At one point, Opposition MLA Steven Myers, likened Transportation Minister Paula Biggar to Russian President Vladmir Putin, a statement Biggar took exception to and asked to be withdrawn.

It all began when the public accounts committee’s report to the legislature was tabled, which included 11 recommendations following 14 meetings over the last year.

Many of those meetings focused on the auditor general’s damning report on the province’s e-gaming scheme.

After the committee report was tabled Friday afternoon, MLAs stood to offer their reactions and thoughts. Their comments quickly turned to an ongoing trend at committee meetings where Opposition MLAs try to call witnesses to testify, but are blocked by the majority of Liberal MLAs on the committee who vote down many of the requests.    

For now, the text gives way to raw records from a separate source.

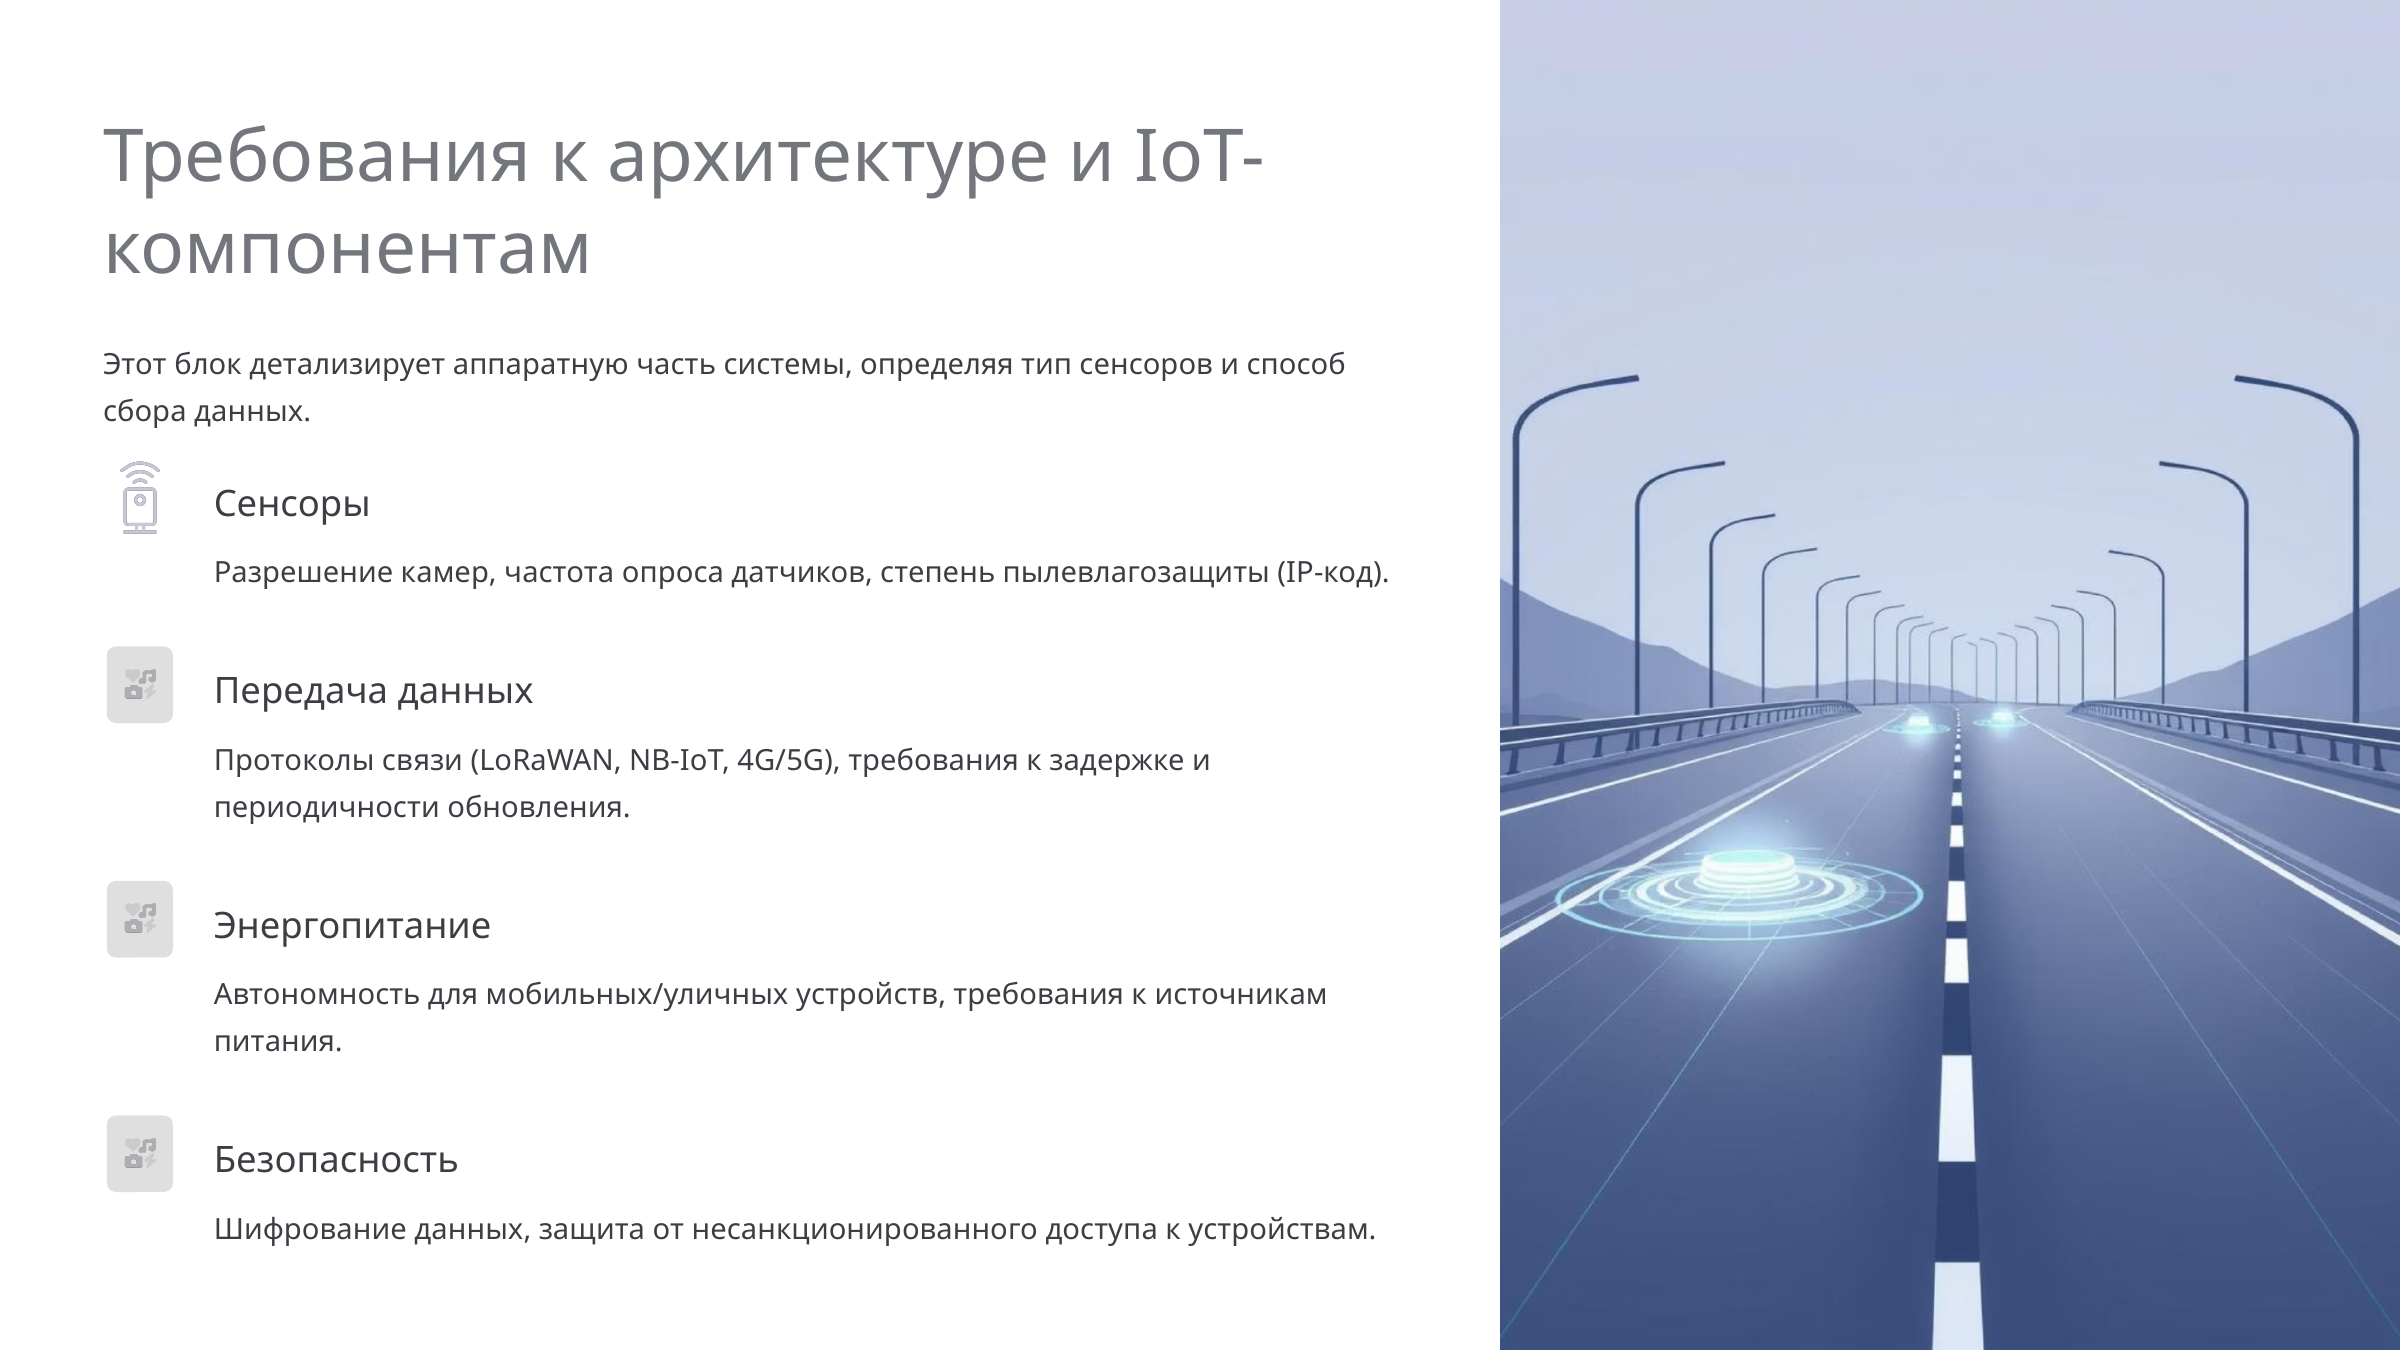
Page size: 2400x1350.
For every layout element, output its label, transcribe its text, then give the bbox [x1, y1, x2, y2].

picture [103, 460, 177, 535]
text_box Передача данных [213, 665, 583, 712]
text_box Шифрование данных, защита от несанкционированного доступа к устройствам. [213, 1198, 1397, 1246]
text_box [106, 1115, 174, 1193]
picture [121, 1138, 159, 1168]
text_box Безопасность [213, 1134, 583, 1181]
text_box [106, 646, 174, 724]
text_box Автономность для мобильных/уличных устройств, требования к источникам питания. [213, 963, 1397, 1058]
text_box [106, 880, 174, 958]
text_box Протоколы связи (LoRaWAN, NB-IoT, 4G/5G), требования к задержке и периодичности обновления. [213, 729, 1397, 824]
picture [1499, 0, 2400, 1350]
text_box Разрешение камер, частота опроса датчиков, степень пылевлагозащиты (IP-код). [213, 541, 1397, 589]
text_box Требования к архитектуре и IoT-компонентам [103, 104, 1397, 289]
text_box Этот блок детализирует аппаратную часть системы, определяя тип сенсоров и способ сбора данных. [103, 333, 1397, 428]
text_box Сенсоры [213, 478, 583, 525]
text_box Энергопитание [213, 899, 583, 946]
picture [121, 903, 159, 934]
picture [121, 669, 159, 699]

Opposition MLA Brad Trivers, who recently took over as chair of the committee, expressed frustration at numerous attempts to get key players involved in e-gaming that were thwarted by government MLAs.

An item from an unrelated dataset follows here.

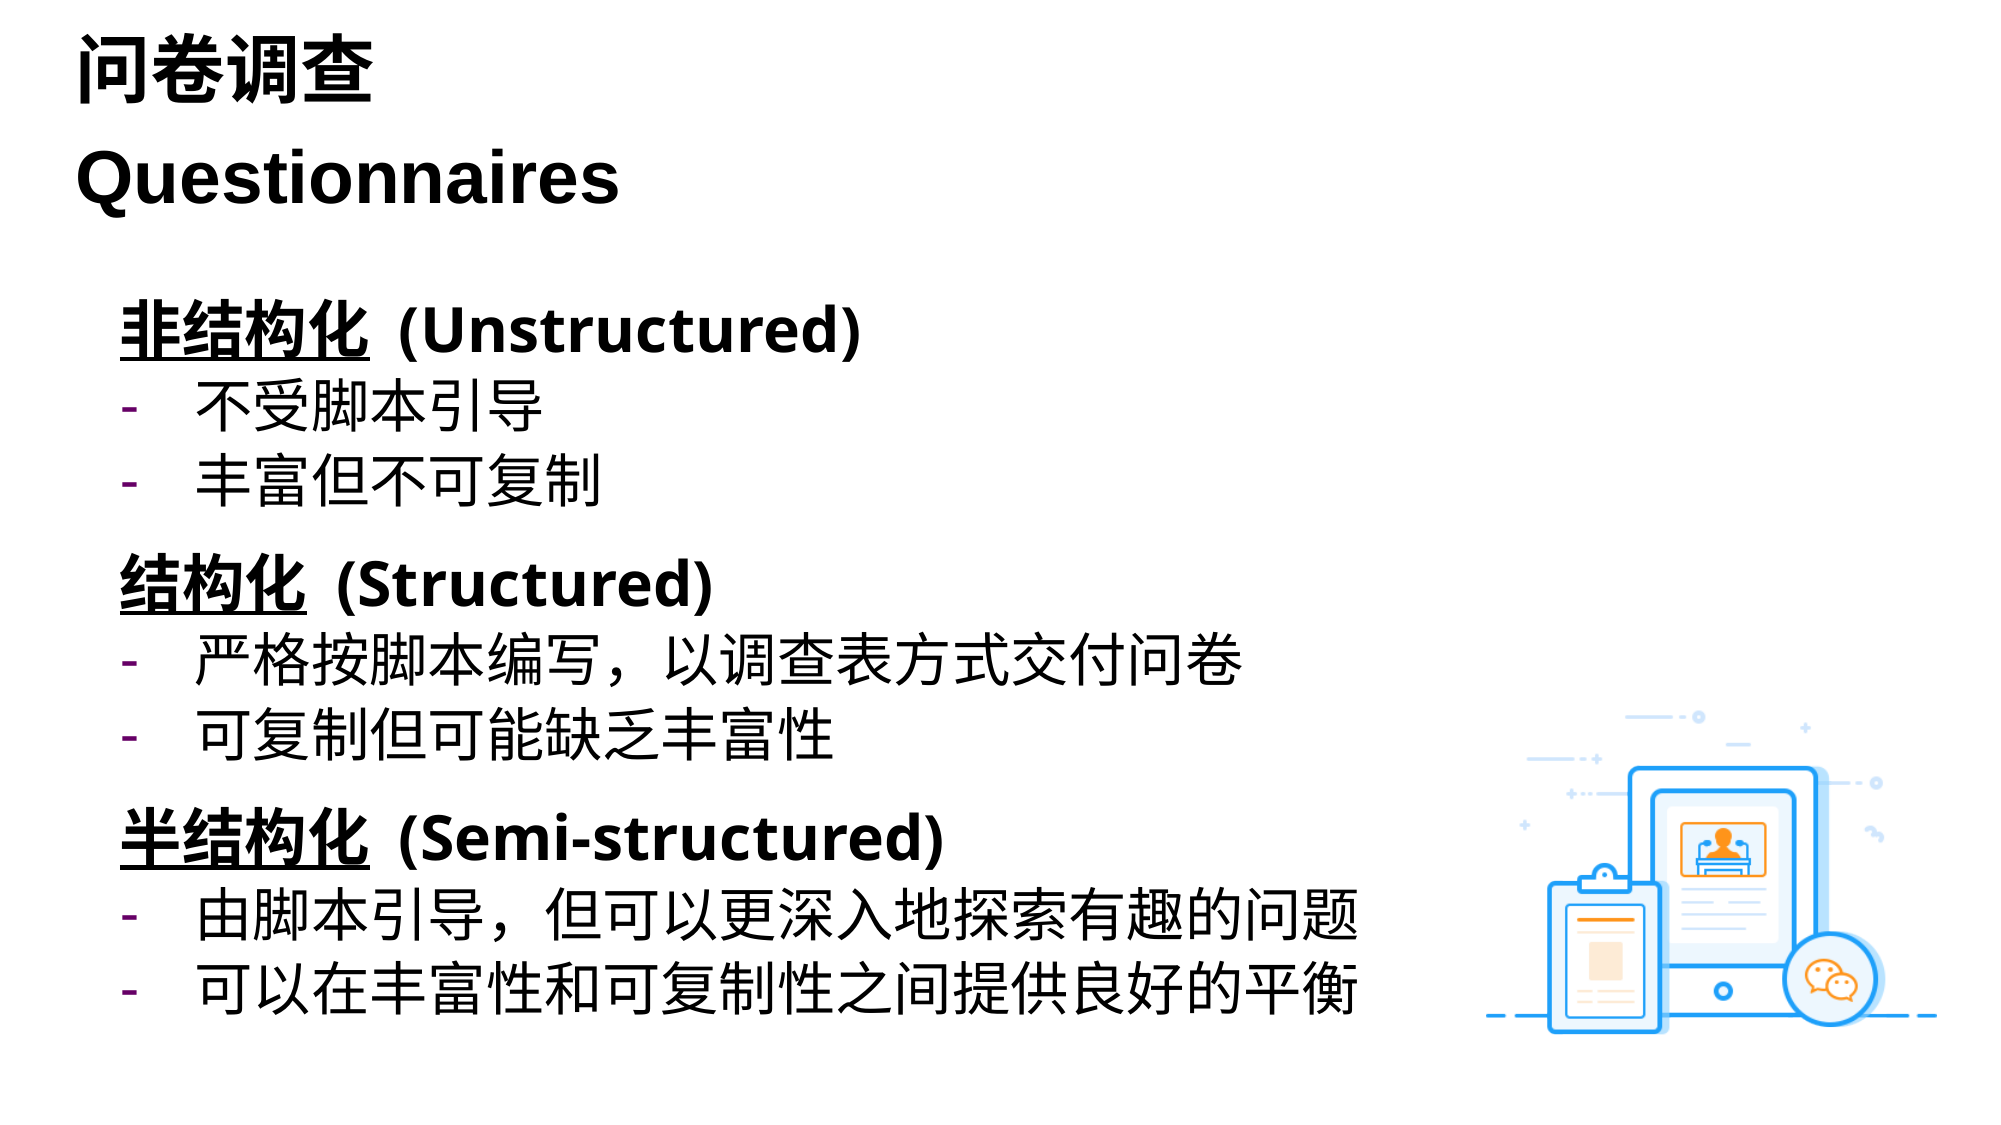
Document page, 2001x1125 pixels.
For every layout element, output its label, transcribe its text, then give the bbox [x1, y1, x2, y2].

text_box 非结构化 (Unstructured) 不受脚本引导 丰富但不可复制 结构化 (Structured) 严格按脚本编写，以调查表方式交付问卷 可复制但可能缺乏丰富性 半结构化 (Semi-structured) 由脚本引导，但可以更深入地探索有趣的问题 可以在丰富性和可复制性之间提供良好的平衡 [85, 290, 1818, 980]
text_box 问卷调查 Questionnaires [60, 76, 1868, 228]
picture [1486, 647, 1937, 1098]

RELATED: Liberals votes down request for witnesses at P.E.I. e-gaming hearing

“It really seems counterintuitive to the purpose of the public accounts committee and the work of this legislative assembly to work on behalf of Islanders to find out what happened (at committee),” he said.

Myers echoed these concerns.

Both he and Opposition Leader James Aylward recalled a presentation from former Liberal MP Shawn Murphy in 2012 who once chaired the federal public accounts committee. Murphy chastised the provincial committee for playing partisan politics, pointing out that deputies and senior bureaucrats regularly appear as witnesses in Ottawa. 

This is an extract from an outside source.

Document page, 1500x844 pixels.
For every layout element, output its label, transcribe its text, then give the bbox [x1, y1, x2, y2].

“To me this committee, which should be the most powerful committee in government, isn’t because of partisanship,” Myers said.

He called for the structure of the public accounts committee to change to allow it to be made up of two MLAs from all three parties in the legislature to prevent vote blocking.

“Lopsided committees don’t allow committees to operate properly… even up the membership of the committees so they can do their work,” Myers said.

Green Leader Peter Bevan-Baker liked this idea, but went a step further, suggesting that since committees are structured proportionally based on the makeup of the legislative assembly, adopting a more proportional voting system would prevent lopsided governments as well as lopsided committees.

Government MLAs did not seem as enamoured with this notion. Education Minister Jordan Brown, who served as vice-chair of public accounts until he was promoted to cabinet last month, aired his own concerns about the committee meetings, saying he felt Myers had been disrespectful toward the auditor general.

Myers then turned around and began giving his own version of events to reporters in the media gallery from his seat in the house. Biggar raised a point of order, saying he should not be talking to the media while in the chamber. That’s when Myers fired back at Biggar.

“We’re not allowed to talk. Is that Vladimir Putin over there?”

Biggar asked for the statement to be withdrawn, which Myers did, but said he still felt Biggar was trying to limit his rights in the chamber. 

In the end, the report of the committee was adopted unanimously by the legislature, but concerns about witness blocking were left unaddressed.